15. Find Starters — In deep leagues, you need to find starters on lousy teams rather than better part-time players on good teams. You can’t score points if you aren’t on the field. Sure, a poor hitting starter may hurt your batting average a little, but you’re better off picking up the occasional RBI he’ll get.
16. Don’t Pay for Saves — Don’t over-pay for saves. It’s a mantra in all kinds of fantasy baseball leagues.
17. Caffeine Helps — Late in the draft, managers get tired. This is the time to find a bargain. Keep some Red Bull with you.
18. Position Scarcity — Joe Mauer is even more valuable given that there aren’t that many catchers that can hit. If you are going to over-pay for stats, do so at the catcher position or second base. In the outfield, you are better off with 5 average guys than 2 stars and 3 at the bottom of the list. FFToolbox.com actually has a chart that allocates your budget by position.
19. Homers — We are not talking about dingers here, but hometown players that are usually over-valued in auction drafts. In the leagues I play in, Phillies players fit those guidelines. It does you no good that you can see Shane Victorino steal a base in person than if you get a stolen base out ofSean Kemp.
20. Getting a SuperStar — If you shell out big bucks for a superstar like Tim Lincecum, immediately toss out a nomination for another superstar like Roy Halladay. This will quickly dissipate the pocketbooks of your competition and put yourself on an even fold.
21. Magazines Under-Value Stars — The magazines give values for players based on statistics only. Star players will go for much more than is listed in the magazines so don’t be afraid to over-pay for Ryan Braun.
22. Take a Chance on a Catcher — Pick up one reliable and consistent catcher and take a chance on potential with the second catcher. You won’t lose much if it doesn’t work out and if Buster Posey is as good as the hype, it’s an awesome selection.
23. Rookies vs. Re-treads — Yes, it’s really cool to land Justin Smoak, but you are almost always better off with a reliable aging veteran like Johnny Damon.
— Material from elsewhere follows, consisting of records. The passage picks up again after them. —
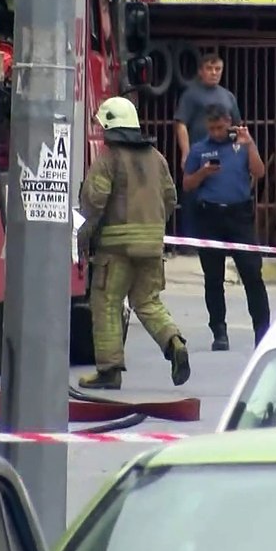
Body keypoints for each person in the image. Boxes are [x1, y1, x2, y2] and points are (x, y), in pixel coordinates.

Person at [75, 96, 190, 390]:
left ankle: (109, 371)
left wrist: (86, 227)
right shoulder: (157, 158)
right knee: (148, 301)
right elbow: (171, 198)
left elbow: (94, 200)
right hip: (152, 247)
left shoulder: (109, 158)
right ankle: (174, 342)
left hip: (115, 250)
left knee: (107, 303)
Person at [181, 105, 270, 349]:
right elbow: (187, 184)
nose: (217, 133)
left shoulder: (241, 146)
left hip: (239, 215)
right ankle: (219, 331)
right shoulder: (199, 149)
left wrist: (250, 144)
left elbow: (259, 171)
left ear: (229, 122)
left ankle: (262, 330)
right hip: (210, 215)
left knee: (252, 273)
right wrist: (203, 173)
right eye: (212, 128)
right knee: (213, 276)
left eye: (220, 127)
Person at [173, 53, 241, 241]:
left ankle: (223, 240)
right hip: (198, 153)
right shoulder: (191, 94)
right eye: (209, 69)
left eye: (217, 69)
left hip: (224, 154)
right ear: (201, 71)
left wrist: (238, 153)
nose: (214, 73)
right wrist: (185, 152)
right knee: (193, 196)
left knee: (221, 194)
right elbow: (181, 124)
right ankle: (190, 242)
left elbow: (237, 126)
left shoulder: (228, 96)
24. Pay for Steals — Steals are the most over-valued statistic in fantasy baseball when compared to the real thing. Be willing to pay for steals. You can dominate the category with a Jacoby Ellsbury or Ryan Bourne.
25. Hitters vs. Pitchers Bids — The adage in baseball is that pitching is 80% of the game. Well, in fantasy baseball, pitching is nowhere near 80% of the game; it’s 30% of the game. A proper ratio for your auction dollars is 70% on hitters and 30% on pitchers.